Ilvio Amaral e Maurício Canguçu Foto de Raquel Guerra |
Quem acompanha minimamente esse blog já conhece a ladainha, mas vou repetir o que sempre digo quando o texto pode ter meio que a cara de uma “crítica”. Não tenho essa pretensão, nem mesmo a formação para ser crítico de artes. Toda vez que falo de uma peça, um filme ou mesmo um livro, estou falando como mero espectador, com o único diferencial de ter estado muitas vezes “do outro lado do balcão”, seja como produtor, diretor, dramaturgo ou escritor. Isso talvez influencie o meu jeito de consumir arte, alguém mais observador, técnico e com olhar de aprendiz. Sim, porque observar tecnicamente meus colegas foi o meu maior aprendizado e o que me permitiu um dia pular pro outro lado do tal balcão.
Bom, a intenção hoje não é falar de mim, mas contar como foi
assistir a “Maio, Antes Que Você Me Esqueça”, peça em cartaz no Teatro da
Biblioteca Pública, na nossa maravilhosa Praça da Liberdade, aqui em Beagá. Estou
escrevendo na expectativa de motivar você a fazer essa mesma imersão e
acredito que o público que vai ao teatro e se informa antes de fazer suas
escolhas não quer saber de muita explicação ou justificativa. Muito menos de spoiler.
Seja em busca de lazer ou reflexão, acho que o interesse primordial está na emoção, no
potencial de envolvimento e transformação que o espetáculo reserva.

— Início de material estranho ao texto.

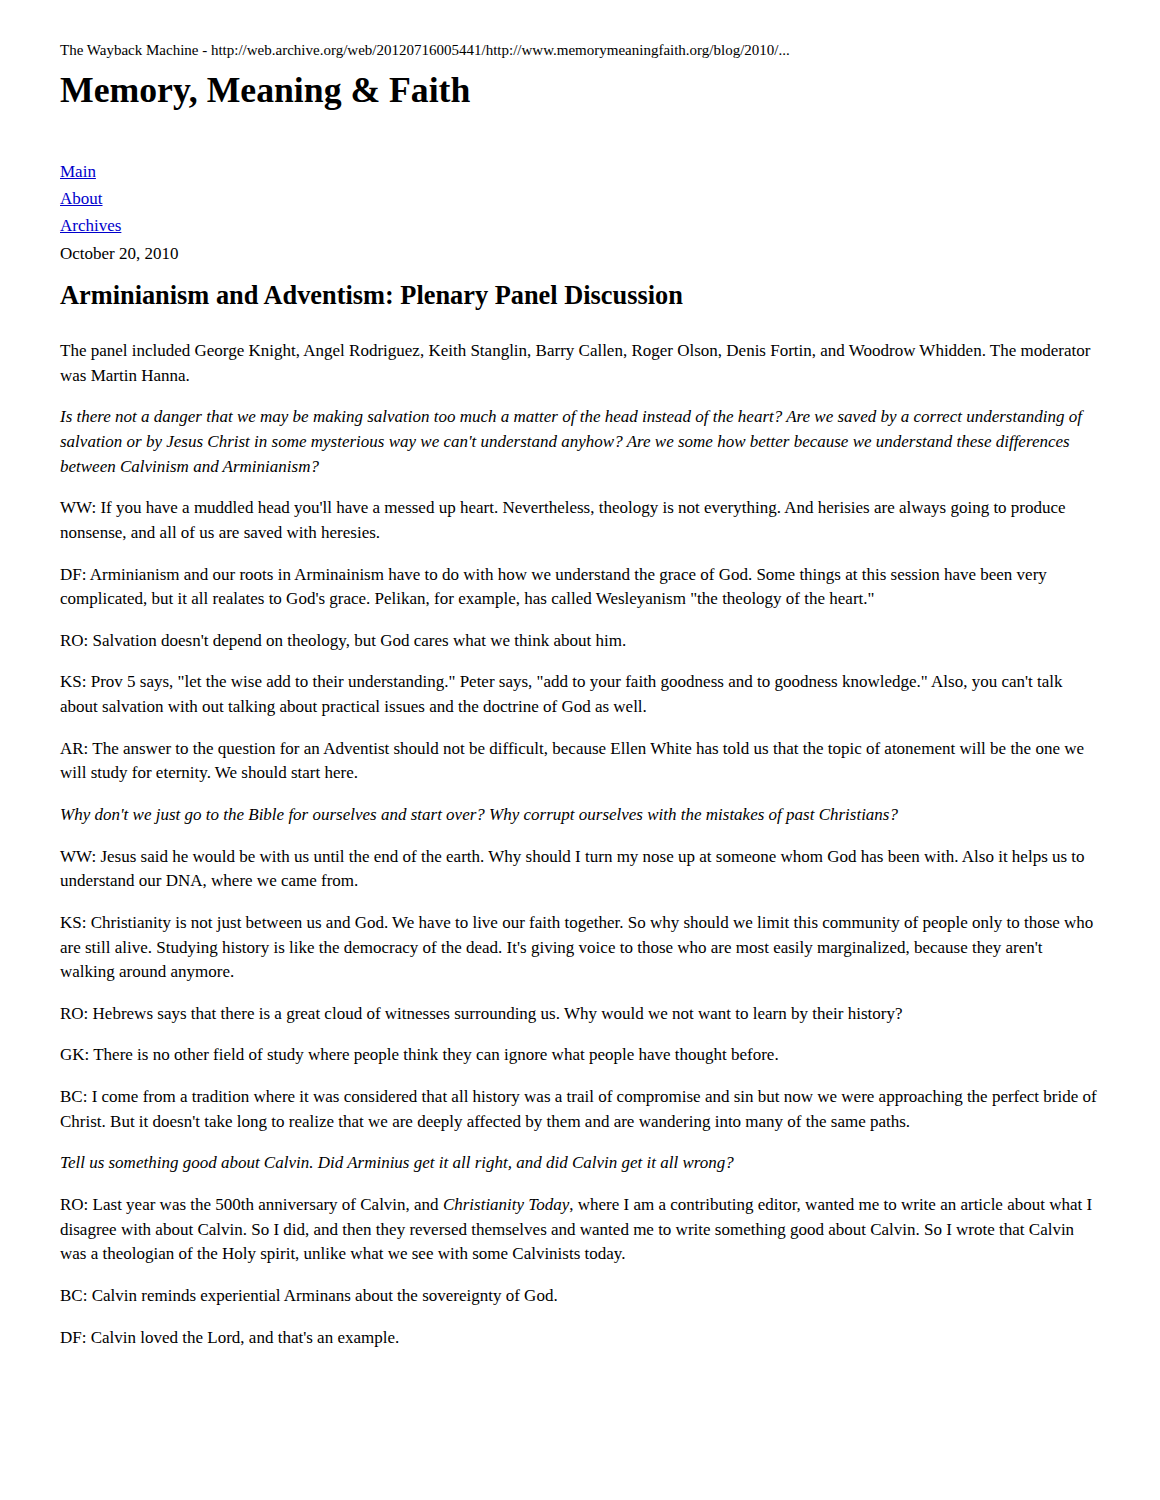The Wayback Machine - http://web.archive.org/web/20120716005441/http://www.memorymeaningfaith.org/blog/2010/...
Memory, Meaning & Faith
Main About Archives
October 20, 2010
Arminianism and Adventism: Plenary Panel Discussion
The panel included George Knight, Angel Rodriguez, Keith Stanglin, Barry Callen, Roger Olson, Denis Fortin, and Woodrow Whidden. The moderator was Martin Hanna.
Is there not a danger that we may be making salvation too much a matter of the head instead of the heart? Are we saved by a correct understanding of salvation or by Jesus Christ in some mysterious way we can't understand anyhow? Are we some how better because we understand these differences between Calvinism and Arminianism?
WW: If you have a muddled head you'll have a messed up heart. Nevertheless, theology is not everything. And herisies are always going to produce nonsense, and all of us are saved with heresies.
DF: Arminianism and our roots in Arminainism have to do with how we understand the grace of God. Some things at this session have been very complicated, but it all realates to God's grace. Pelikan, for example, has called Wesleyanism "the theology of the heart."
RO: Salvation doesn't depend on theology, but God cares what we think about him.
KS: Prov 5 says, "let the wise add to their understanding." Peter says, "add to your faith goodness and to goodness knowledge." Also, you can't talk about salvation with out talking about practical issues and the doctrine of God as well.
AR: The answer to the question for an Adventist should not be difficult, because Ellen White has told us that the topic of atonement will be the one we will study for eternity. We should start here.
Why don't we just go to the Bible for ourselves and start over? Why corrupt ourselves with the mistakes of past Christians?
WW: Jesus said he would be with us until the end of the earth. Why should I turn my nose up at someone whom God has been with. Also it helps us to understand our DNA, where we came from.
KS: Christianity is not just between us and God. We have to live our faith together. So why should we limit this community of people only to those who are still alive. Studying history is like the democracy of the dead. It's giving voice to those who are most easily marginalized, because they aren't walking around anymore.
RO: Hebrews says that there is a great cloud of witnesses surrounding us. Why would we not want to learn by their history?
GK: There is no other field of study where people think they can ignore what people have thought before.
BC: I come from a tradition where it was considered that all history was a trail of compromise and sin but now we were approaching the perfect bride of Christ. But it doesn't take long to realize that we are deeply affected by them and are wandering into many of the same paths.
Tell us something good about Calvin. Did Arminius get it all right, and did Calvin get it all wrong?
RO: Last year was the 500th anniversary of Calvin, and Christianity Today, where I am a contributing editor, wanted me to write an article about what I disagree with about Calvin. So I did, and then they reversed themselves and wanted me to write something good about Calvin. So I wrote that Calvin was a theologian of the Holy spirit, unlike what we see with some Calvinists today.
BC: Calvin reminds experiential Arminans about the sovereignty of God.
DF: Calvin loved the Lord, and that's an example.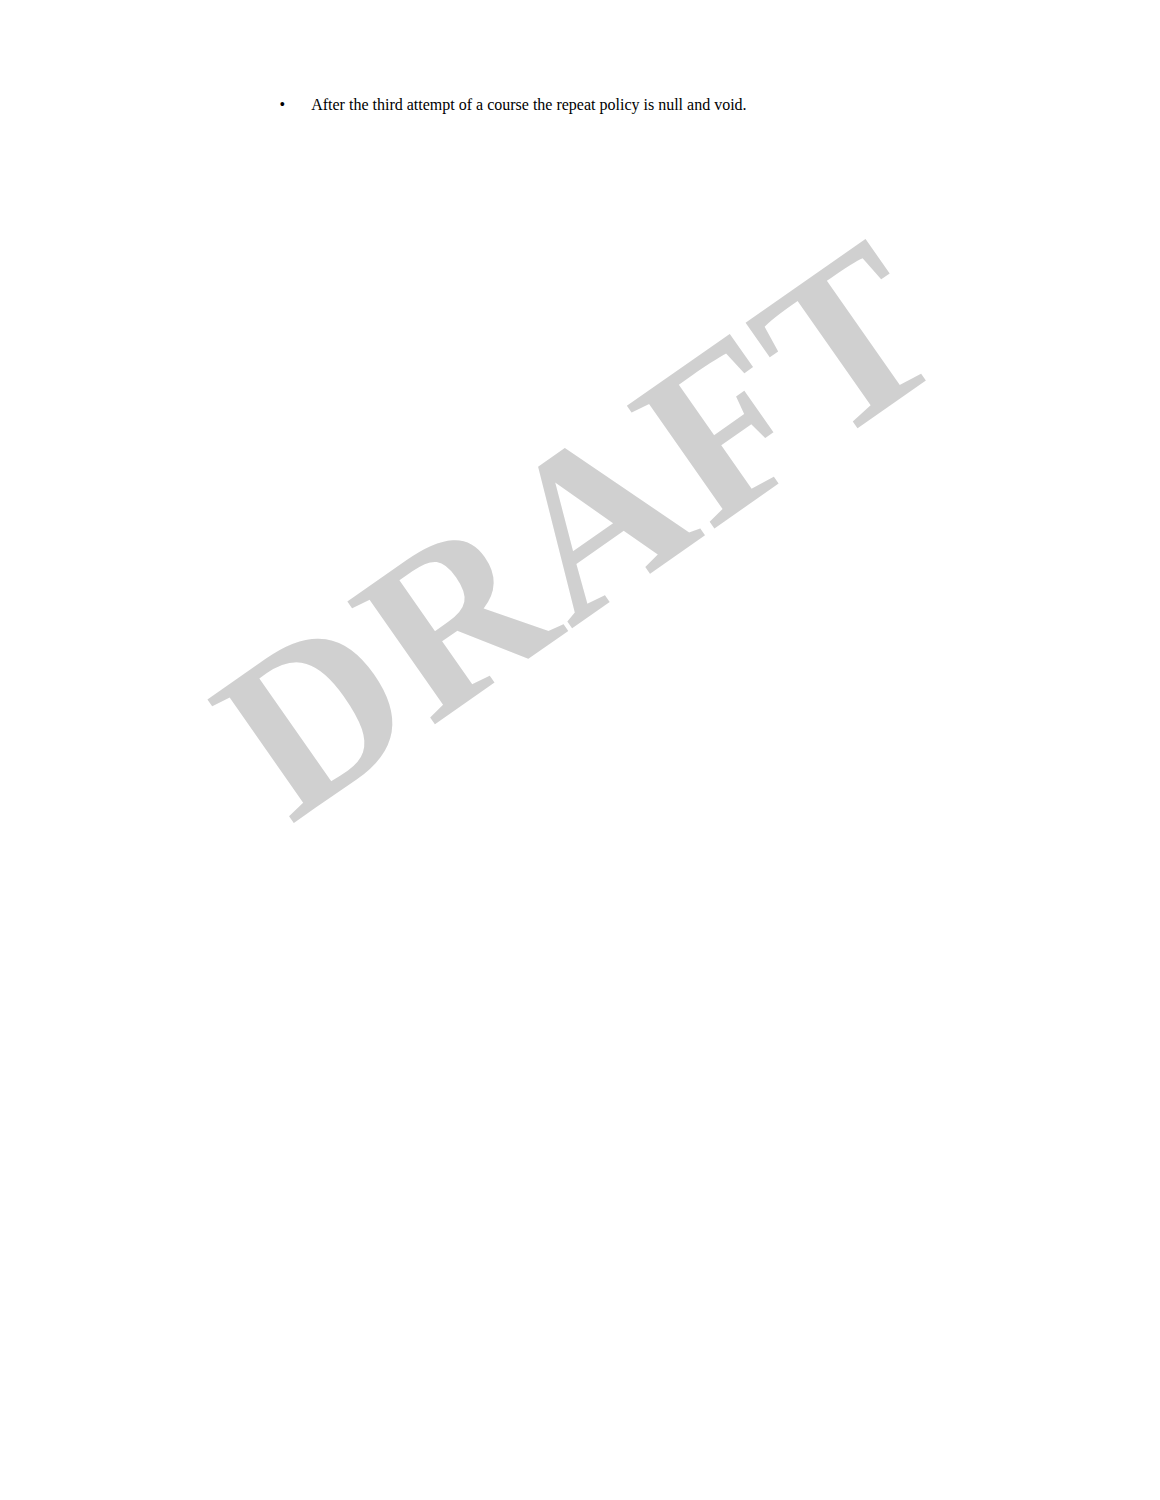DRAFT
After the third attempt of a course the repeat policy is null and void.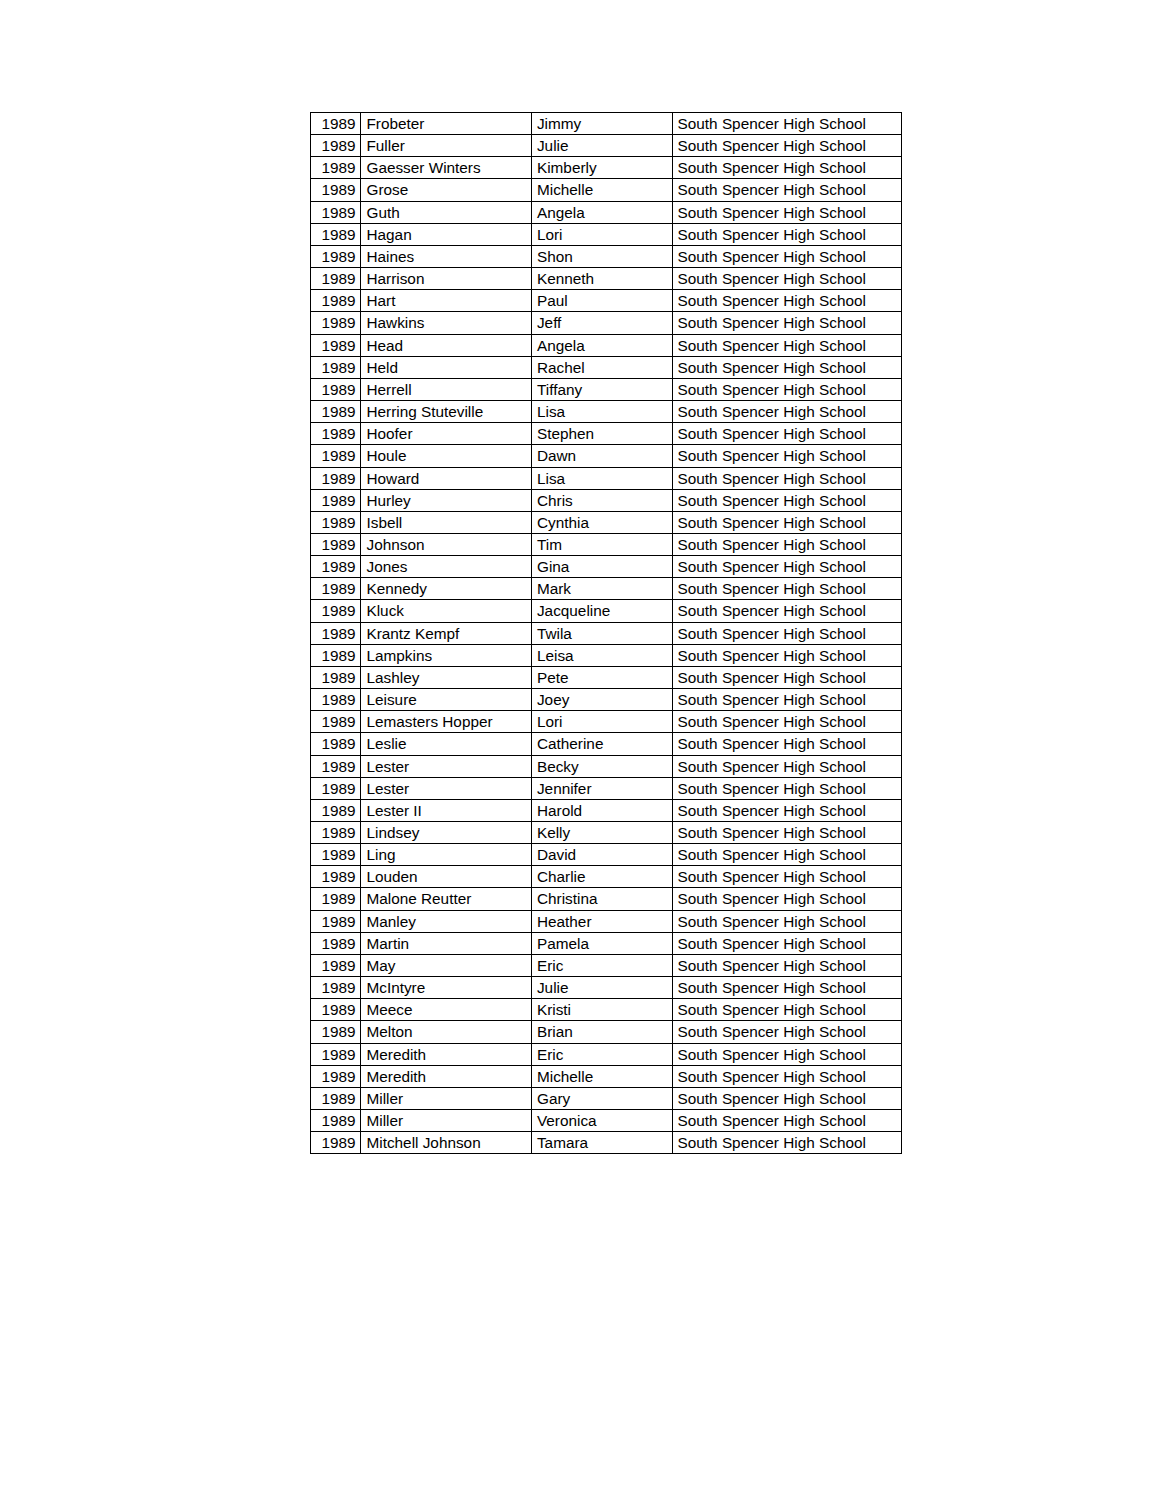| | 1989 | Frobeter | Jimmy | South Spencer High School |
| | 1989 | Fuller | Julie | South Spencer High School |
| | 1989 | Gaesser Winters | Kimberly | South Spencer High School |
| | 1989 | Grose | Michelle | South Spencer High School |
| | 1989 | Guth | Angela | South Spencer High School |
| | 1989 | Hagan | Lori | South Spencer High School |
| | 1989 | Haines | Shon | South Spencer High School |
| | 1989 | Harrison | Kenneth | South Spencer High School |
| | 1989 | Hart | Paul | South Spencer High School |
| | 1989 | Hawkins | Jeff | South Spencer High School |
| | 1989 | Head | Angela | South Spencer High School |
| | 1989 | Held | Rachel | South Spencer High School |
| | 1989 | Herrell | Tiffany | South Spencer High School |
| | 1989 | Herring Stuteville | Lisa | South Spencer High School |
| | 1989 | Hoofer | Stephen | South Spencer High School |
| | 1989 | Houle | Dawn | South Spencer High School |
| | 1989 | Howard | Lisa | South Spencer High School |
| | 1989 | Hurley | Chris | South Spencer High School |
| | 1989 | Isbell | Cynthia | South Spencer High School |
| | 1989 | Johnson | Tim | South Spencer High School |
| | 1989 | Jones | Gina | South Spencer High School |
| | 1989 | Kennedy | Mark | South Spencer High School |
| | 1989 | Kluck | Jacqueline | South Spencer High School |
| | 1989 | Krantz Kempf | Twila | South Spencer High School |
| | 1989 | Lampkins | Leisa | South Spencer High School |
| | 1989 | Lashley | Pete | South Spencer High School |
| | 1989 | Leisure | Joey | South Spencer High School |
| | 1989 | Lemasters Hopper | Lori | South Spencer High School |
| | 1989 | Leslie | Catherine | South Spencer High School |
| | 1989 | Lester | Becky | South Spencer High School |
| | 1989 | Lester | Jennifer | South Spencer High School |
| | 1989 | Lester II | Harold | South Spencer High School |
| | 1989 | Lindsey | Kelly | South Spencer High School |
| | 1989 | Ling | David | South Spencer High School |
| | 1989 | Louden | Charlie | South Spencer High School |
| | 1989 | Malone Reutter | Christina | South Spencer High School |
| | 1989 | Manley | Heather | South Spencer High School |
| | 1989 | Martin | Pamela | South Spencer High School |
| | 1989 | May | Eric | South Spencer High School |
| | 1989 | McIntyre | Julie | South Spencer High School |
| | 1989 | Meece | Kristi | South Spencer High School |
| | 1989 | Melton | Brian | South Spencer High School |
| | 1989 | Meredith | Eric | South Spencer High School |
| | 1989 | Meredith | Michelle | South Spencer High School |
| | 1989 | Miller | Gary | South Spencer High School |
| | 1989 | Miller | Veronica | South Spencer High School |
| | 1989 | Mitchell Johnson | Tamara | South Spencer High School |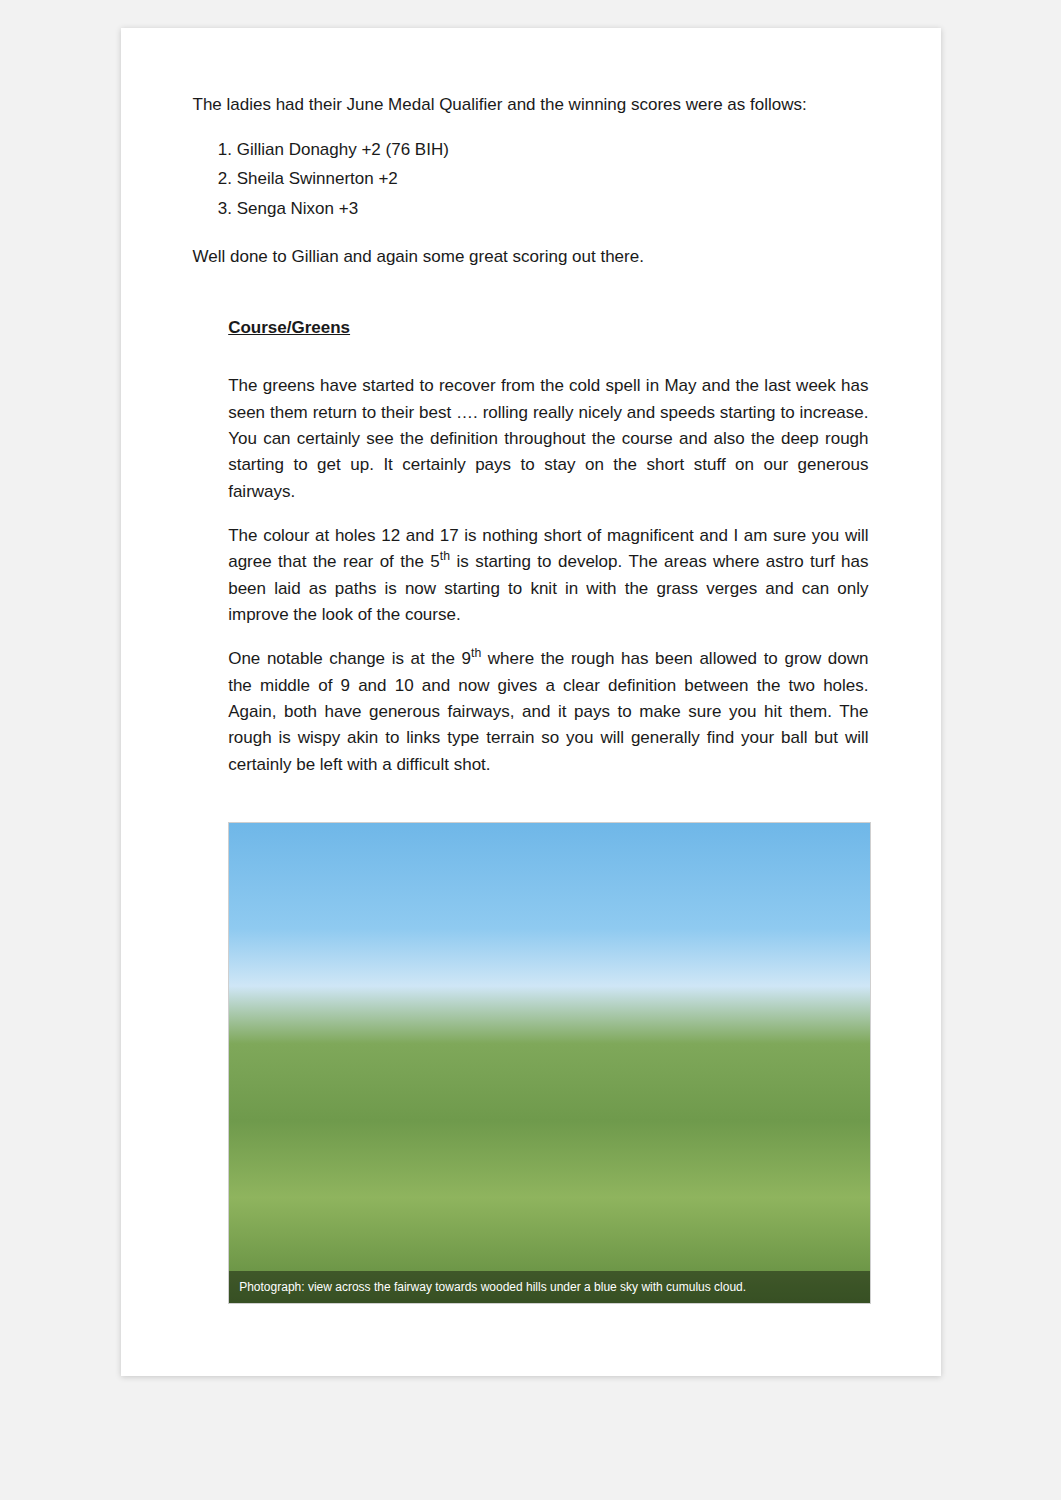The ladies had their June Medal Qualifier and the winning scores were as follows:
Gillian Donaghy +2 (76 BIH)
Sheila Swinnerton +2
Senga Nixon +3
Well done to Gillian and again some great scoring out there.
Course/Greens
The greens have started to recover from the cold spell in May and the last week has seen them return to their best …. rolling really nicely and speeds starting to increase. You can certainly see the definition throughout the course and also the deep rough starting to get up. It certainly pays to stay on the short stuff on our generous fairways.
The colour at holes 12 and 17 is nothing short of magnificent and I am sure you will agree that the rear of the 5th is starting to develop. The areas where astro turf has been laid as paths is now starting to knit in with the grass verges and can only improve the look of the course.
One notable change is at the 9th where the rough has been allowed to grow down the middle of 9 and 10 and now gives a clear definition between the two holes. Again, both have generous fairways, and it pays to make sure you hit them. The rough is wispy akin to links type terrain so you will generally find your ball but will certainly be left with a difficult shot.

Direto ao ponto, posso começar dizendo que "Maio, Antes Que Você
Me Esqueça” é um espetáculo necessário ao tratar de tema como Alzheimer, provavelmente
a mais popular no rol das demências senis cada vez mais presentes em uma
sociedade que envelhece. Infelizmente esse benefício da
longevidade não é diretamente proporcional à saúde mental da população. É cada
vez mais difícil encontrar qualquer grupo familiar ou afetivo onde esse não seja assunto recorrente. É, precisamos falar sobre isso, não há como
varrer pra debaixo do tapete algo tão urgente. Nesse aspecto precisa ser
destacada a figura do autor e também diretor da peça. Jair Raso é a pessoa certa
no lugar certo. Respeitado médico neurocirurgião, une a capacidade e conhecimento científico do profissional de saúde à sensibilidade do artista, conduzindo a história com emoção e
verdade.
Aliás, verdade pode ser a palavra chave do espetáculo, uma
vez que o seu ponto alto está justamente nas interpretações realistas. Ilvio Amaral e Maurício Canguçu, ícones da comédia no Brasil, mostram a mesma boa forma ao se envolver na representação de um drama. Claro que o espetáculo apresenta momentos de alívio cômico, ambiente onde eles são mestres absolutos, mas não é esse o movimento principal da peça. "Maio, Antes Que Você Me Esqueça" é primordialmente um drama, por vezes até pesado. Não tem como ser diferente disso diante da responsabilidade de abordar tão grave problema social e de saúde.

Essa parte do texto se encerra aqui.